**TASK PROMPT**
Write out the listing below word for word, starting at its first line and ending at the line that contains "scientific name: Tringa semipalmata", with both of those lines included.

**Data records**
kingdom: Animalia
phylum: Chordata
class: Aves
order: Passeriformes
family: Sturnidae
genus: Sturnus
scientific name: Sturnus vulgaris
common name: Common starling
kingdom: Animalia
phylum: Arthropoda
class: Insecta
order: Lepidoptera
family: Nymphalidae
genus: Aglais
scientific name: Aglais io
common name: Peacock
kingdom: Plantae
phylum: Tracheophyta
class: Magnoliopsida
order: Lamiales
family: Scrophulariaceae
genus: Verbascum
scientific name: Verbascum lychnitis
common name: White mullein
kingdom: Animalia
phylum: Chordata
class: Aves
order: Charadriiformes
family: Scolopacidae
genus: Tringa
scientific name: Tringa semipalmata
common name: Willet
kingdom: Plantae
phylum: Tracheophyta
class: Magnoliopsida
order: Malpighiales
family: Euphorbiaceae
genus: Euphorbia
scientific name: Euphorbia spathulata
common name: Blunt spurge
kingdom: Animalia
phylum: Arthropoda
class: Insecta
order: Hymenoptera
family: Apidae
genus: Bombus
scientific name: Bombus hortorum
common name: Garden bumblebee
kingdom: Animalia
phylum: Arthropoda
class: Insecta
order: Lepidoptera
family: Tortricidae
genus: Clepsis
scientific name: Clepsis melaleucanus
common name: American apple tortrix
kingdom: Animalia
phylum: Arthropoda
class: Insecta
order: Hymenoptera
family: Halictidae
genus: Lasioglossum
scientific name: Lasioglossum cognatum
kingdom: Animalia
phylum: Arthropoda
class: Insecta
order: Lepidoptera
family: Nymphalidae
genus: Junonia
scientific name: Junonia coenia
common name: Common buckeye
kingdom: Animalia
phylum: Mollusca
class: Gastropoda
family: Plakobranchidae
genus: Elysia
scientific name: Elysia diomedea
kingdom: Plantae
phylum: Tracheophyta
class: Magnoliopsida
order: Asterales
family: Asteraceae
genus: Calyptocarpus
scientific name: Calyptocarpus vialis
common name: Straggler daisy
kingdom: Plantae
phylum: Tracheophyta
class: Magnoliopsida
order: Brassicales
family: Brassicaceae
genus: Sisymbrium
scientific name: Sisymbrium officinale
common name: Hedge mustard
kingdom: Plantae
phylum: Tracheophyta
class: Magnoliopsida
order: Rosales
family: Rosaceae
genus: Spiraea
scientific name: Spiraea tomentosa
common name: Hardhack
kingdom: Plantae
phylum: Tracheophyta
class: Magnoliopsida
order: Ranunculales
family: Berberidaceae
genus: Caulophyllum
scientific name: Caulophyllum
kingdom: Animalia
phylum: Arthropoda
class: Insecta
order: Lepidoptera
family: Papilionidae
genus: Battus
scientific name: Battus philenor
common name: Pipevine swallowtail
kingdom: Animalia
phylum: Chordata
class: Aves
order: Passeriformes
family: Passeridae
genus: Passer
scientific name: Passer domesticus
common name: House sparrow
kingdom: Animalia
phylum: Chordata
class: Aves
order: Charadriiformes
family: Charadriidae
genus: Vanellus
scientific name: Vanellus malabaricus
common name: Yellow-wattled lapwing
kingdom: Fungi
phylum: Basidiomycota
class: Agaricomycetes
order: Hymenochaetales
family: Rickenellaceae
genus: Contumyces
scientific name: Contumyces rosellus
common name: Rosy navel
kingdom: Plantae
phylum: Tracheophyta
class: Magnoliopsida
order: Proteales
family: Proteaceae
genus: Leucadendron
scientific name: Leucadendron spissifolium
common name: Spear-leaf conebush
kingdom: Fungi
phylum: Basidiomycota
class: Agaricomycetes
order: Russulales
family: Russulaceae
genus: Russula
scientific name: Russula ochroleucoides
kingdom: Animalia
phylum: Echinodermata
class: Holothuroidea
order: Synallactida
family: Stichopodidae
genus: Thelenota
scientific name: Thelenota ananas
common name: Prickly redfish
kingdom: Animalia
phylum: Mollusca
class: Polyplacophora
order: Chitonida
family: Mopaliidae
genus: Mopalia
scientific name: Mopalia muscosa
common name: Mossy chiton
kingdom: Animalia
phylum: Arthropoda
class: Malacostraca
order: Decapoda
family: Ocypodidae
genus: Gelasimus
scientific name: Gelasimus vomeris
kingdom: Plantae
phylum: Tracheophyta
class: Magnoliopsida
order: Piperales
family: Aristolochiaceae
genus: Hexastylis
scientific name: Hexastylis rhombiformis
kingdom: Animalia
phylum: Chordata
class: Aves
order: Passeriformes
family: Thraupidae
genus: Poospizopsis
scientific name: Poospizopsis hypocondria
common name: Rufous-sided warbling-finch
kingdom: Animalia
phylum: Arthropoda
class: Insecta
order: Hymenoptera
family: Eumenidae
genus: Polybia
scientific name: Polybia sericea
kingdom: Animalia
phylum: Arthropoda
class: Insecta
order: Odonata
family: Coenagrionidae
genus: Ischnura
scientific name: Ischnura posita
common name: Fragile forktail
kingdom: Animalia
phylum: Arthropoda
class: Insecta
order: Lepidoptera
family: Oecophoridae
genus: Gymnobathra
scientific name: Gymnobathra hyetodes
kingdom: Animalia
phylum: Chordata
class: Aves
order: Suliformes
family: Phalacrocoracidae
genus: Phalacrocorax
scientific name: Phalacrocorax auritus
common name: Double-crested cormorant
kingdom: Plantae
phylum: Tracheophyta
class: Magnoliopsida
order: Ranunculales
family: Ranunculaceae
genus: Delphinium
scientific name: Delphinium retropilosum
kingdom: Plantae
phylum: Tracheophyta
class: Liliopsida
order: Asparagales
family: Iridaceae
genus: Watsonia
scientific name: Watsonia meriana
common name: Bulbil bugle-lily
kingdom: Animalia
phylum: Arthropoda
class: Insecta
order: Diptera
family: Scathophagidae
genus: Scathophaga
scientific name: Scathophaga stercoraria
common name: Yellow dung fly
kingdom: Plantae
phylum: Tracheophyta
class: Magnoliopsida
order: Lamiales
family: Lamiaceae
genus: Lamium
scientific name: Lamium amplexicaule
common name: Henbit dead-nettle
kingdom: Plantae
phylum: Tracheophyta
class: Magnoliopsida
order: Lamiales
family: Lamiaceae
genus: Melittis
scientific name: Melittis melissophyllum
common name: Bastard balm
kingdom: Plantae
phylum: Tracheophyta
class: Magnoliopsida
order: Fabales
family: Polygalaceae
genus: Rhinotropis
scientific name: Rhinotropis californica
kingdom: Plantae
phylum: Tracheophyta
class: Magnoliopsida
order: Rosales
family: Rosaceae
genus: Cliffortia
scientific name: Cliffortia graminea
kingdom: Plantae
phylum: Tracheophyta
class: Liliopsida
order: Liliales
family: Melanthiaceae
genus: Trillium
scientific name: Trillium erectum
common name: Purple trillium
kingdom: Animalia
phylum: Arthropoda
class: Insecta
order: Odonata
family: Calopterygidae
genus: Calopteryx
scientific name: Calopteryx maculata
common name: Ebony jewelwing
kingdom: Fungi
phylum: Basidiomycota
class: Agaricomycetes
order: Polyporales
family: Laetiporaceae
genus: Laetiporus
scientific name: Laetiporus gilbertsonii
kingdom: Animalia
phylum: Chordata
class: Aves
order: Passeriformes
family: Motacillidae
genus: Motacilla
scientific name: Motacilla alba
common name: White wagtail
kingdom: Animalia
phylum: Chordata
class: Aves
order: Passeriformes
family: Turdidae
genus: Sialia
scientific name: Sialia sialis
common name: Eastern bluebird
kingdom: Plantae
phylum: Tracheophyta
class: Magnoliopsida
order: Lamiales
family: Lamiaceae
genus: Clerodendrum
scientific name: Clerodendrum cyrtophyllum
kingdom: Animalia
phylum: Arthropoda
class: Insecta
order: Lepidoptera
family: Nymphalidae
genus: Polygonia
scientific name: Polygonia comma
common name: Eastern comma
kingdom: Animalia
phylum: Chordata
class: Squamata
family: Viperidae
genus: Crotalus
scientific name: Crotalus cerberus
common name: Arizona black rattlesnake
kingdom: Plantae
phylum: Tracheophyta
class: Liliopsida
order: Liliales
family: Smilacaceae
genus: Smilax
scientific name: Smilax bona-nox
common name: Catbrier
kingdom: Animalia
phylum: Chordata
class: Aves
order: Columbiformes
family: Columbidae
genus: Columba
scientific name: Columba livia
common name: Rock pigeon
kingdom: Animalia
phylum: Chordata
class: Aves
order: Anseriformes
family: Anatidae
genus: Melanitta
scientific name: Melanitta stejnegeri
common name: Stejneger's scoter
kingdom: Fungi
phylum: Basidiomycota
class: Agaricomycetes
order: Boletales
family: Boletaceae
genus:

**ANSWER TO THE TASK**
kingdom: Animalia
phylum: Chordata
class: Aves
order: Passeriformes
family: Sturnidae
genus: Sturnus
scientific name: Sturnus vulgaris
common name: Common starling
kingdom: Animalia
phylum: Arthropoda
class: Insecta
order: Lepidoptera
family: Nymphalidae
genus: Aglais
scientific name: Aglais io
common name: Peacock
kingdom: Plantae
phylum: Tracheophyta
class: Magnoliopsida
order: Lamiales
family: Scrophulariaceae
genus: Verbascum
scientific name: Verbascum lychnitis
common name: White mullein
kingdom: Animalia
phylum: Chordata
class: Aves
order: Charadriiformes
family: Scolopacidae
genus: Tringa
scientific name: Tringa semipalmata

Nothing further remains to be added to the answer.